Instructions to follow →
Work out how many lines in the data that follows contain "카를루스". Write nothing but the number.

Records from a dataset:

>>>>

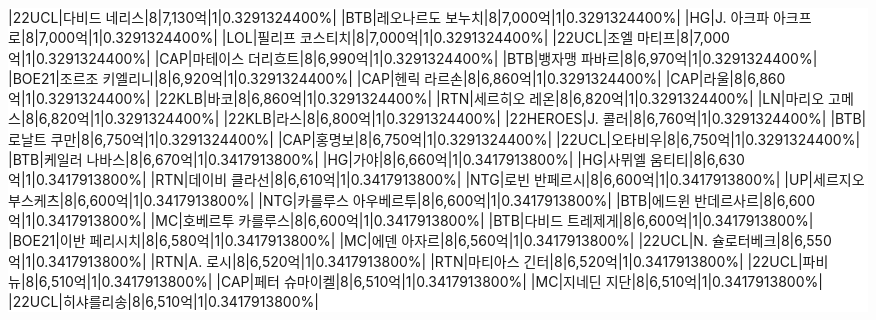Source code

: |22UCL|다비드 네리스|8|7,130억|1|0.3291324400%|
|BTB|레오나르도 보누치|8|7,000억|1|0.3291324400%|
|HG|J. 아크파 아크프로|8|7,000억|1|0.3291324400%|
|LOL|필리프 코스티치|8|7,000억|1|0.3291324400%|
|22UCL|조엘 마티프|8|7,000억|1|0.3291324400%|
|CAP|마테이스 더리흐트|8|6,990억|1|0.3291324400%|
|BTB|뱅자맹 파바르|8|6,970억|1|0.3291324400%|
|BOE21|조르조 키엘리니|8|6,920억|1|0.3291324400%|
|CAP|헨릭 라르손|8|6,860억|1|0.3291324400%|
|CAP|라울|8|6,860억|1|0.3291324400%|
|22KLB|바코|8|6,860억|1|0.3291324400%|
|RTN|세르히오 레온|8|6,820억|1|0.3291324400%|
|LN|마리오 고메스|8|6,820억|1|0.3291324400%|
|22KLB|라스|8|6,800억|1|0.3291324400%|
|22HEROES|J. 콜러|8|6,760억|1|0.3291324400%|
|BTB|로날트 쿠만|8|6,750억|1|0.3291324400%|
|CAP|홍명보|8|6,750억|1|0.3291324400%|
|22UCL|오타비우|8|6,750억|1|0.3291324400%|
|BTB|케일러 나바스|8|6,670억|1|0.3417913800%|
|HG|가야|8|6,660억|1|0.3417913800%|
|HG|사뮈엘 움티티|8|6,630억|1|0.3417913800%|
|RTN|데이비 클라선|8|6,610억|1|0.3417913800%|
|NTG|로빈 반페르시|8|6,600억|1|0.3417913800%|
|UP|세르지오 부스케츠|8|6,600억|1|0.3417913800%|
|NTG|카를루스 아우베르투|8|6,600억|1|0.3417913800%|
|BTB|에드윈 반데르사르|8|6,600억|1|0.3417913800%|
|MC|호베르투 카를루스|8|6,600억|1|0.3417913800%|
|BTB|다비드 트레제게|8|6,600억|1|0.3417913800%|
|BOE21|이반 페리시치|8|6,580억|1|0.3417913800%|
|MC|에덴 아자르|8|6,560억|1|0.3417913800%|
|22UCL|N. 슐로터베크|8|6,550억|1|0.3417913800%|
|RTN|A. 로시|8|6,520억|1|0.3417913800%|
|RTN|마티아스 긴터|8|6,520억|1|0.3417913800%|
|22UCL|파비뉴|8|6,510억|1|0.3417913800%|
|CAP|페터 슈마이켈|8|6,510억|1|0.3417913800%|
|MC|지네딘 지단|8|6,510억|1|0.3417913800%|
|22UCL|히샤를리송|8|6,510억|1|0.3417913800%|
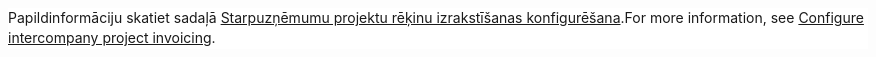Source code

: <span data-ttu-id="8b9e9-227">Papildinformāciju skatiet sadaļā [Starpuzņēmumu projektu rēķinu izrakstīšanas konfigurēšana](tasks/configure-intercompany-project-invoicing.md).</span><span class="sxs-lookup"><span data-stu-id="8b9e9-227">For more information, see [Configure intercompany project invoicing](tasks/configure-intercompany-project-invoicing.md).</span></span>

<<<<

Result of this exercise →
2